Rappelons donc la une de ce journal, montrant Bergoglio en train de donner l’hostie… au général Videla en personne :
Bergoglio n’est pas un complice des fachos que sur le plan du positionnement politique. Sur le plan des libertés des homos et des femmes, ce n’est guère mieux. En 2010, Jorge Bergoglio a ainsi déclaré que l’homosexualité était “un démon infiltré dans les âmes“, et que les marches pour le mariage gay étaient de “la main du diable“… Diantre !
Bergoglio ne s’arrête pas à de simples déclarations. C’est lui, en personne et avec une virulence toute particulière, qui a mené la fronde contre la loi légalisant le mariage homosexuel en Argentine. Ainsi que contre le droit donné aux transsexuel-le-s de changer de sexe pour l’état civil. Ou encore contre le développement de l’éducation sexuelle… De fait, le cardinal a pris la tête d’un véritable affrontement de l’Eglise catholique argentine contre Cristina Kirchner (présidente de centre-gauche).
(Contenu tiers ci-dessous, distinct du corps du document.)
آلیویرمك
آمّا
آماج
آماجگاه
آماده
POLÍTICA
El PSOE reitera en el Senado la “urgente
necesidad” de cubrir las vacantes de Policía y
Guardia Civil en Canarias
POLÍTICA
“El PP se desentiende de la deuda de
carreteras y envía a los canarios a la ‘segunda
Dans cette fronde, Bergoglio (cet “ami des pauvres”) n’a d’ailleurs pas hésité à s’afficher officiellement avec les partis les plus réacs, ainsi qu’avec les patrons et les milieux d’affaires !
On ne s’étonnera pas non plus qu’il se soit toujours farouchement opposé aux droits des femmes. Notamment à la contraception et au droit à l’avortement, toujours interdit en Argentine… sous la pression de l’Eglise.
Tout cela n’empêche pas un autre François, le très laïque président Hollande, de proclamer dans un communiqué : “J’adresse au Pape François 1er mes félicitations les plus chaleureuses et mes voeux très sincères pour la haute mission qui vient de lui être confiée à la tête de l’Eglise catholique pour faire face aux défis du monde contemporain“. “La France, fidèle à son histoire et aux principes universels de liberté, d’égalité et de fraternité qui fondent son action dans Le Monde, poursuivra le dialogue confiant qu’elle a toujours entretenu avec le Saint-Siège, au service de la paix, de la justice, de la solidarité et de la dignité de l’homme“.
Une belle leçon de solidarité entre hommes de pouvoir.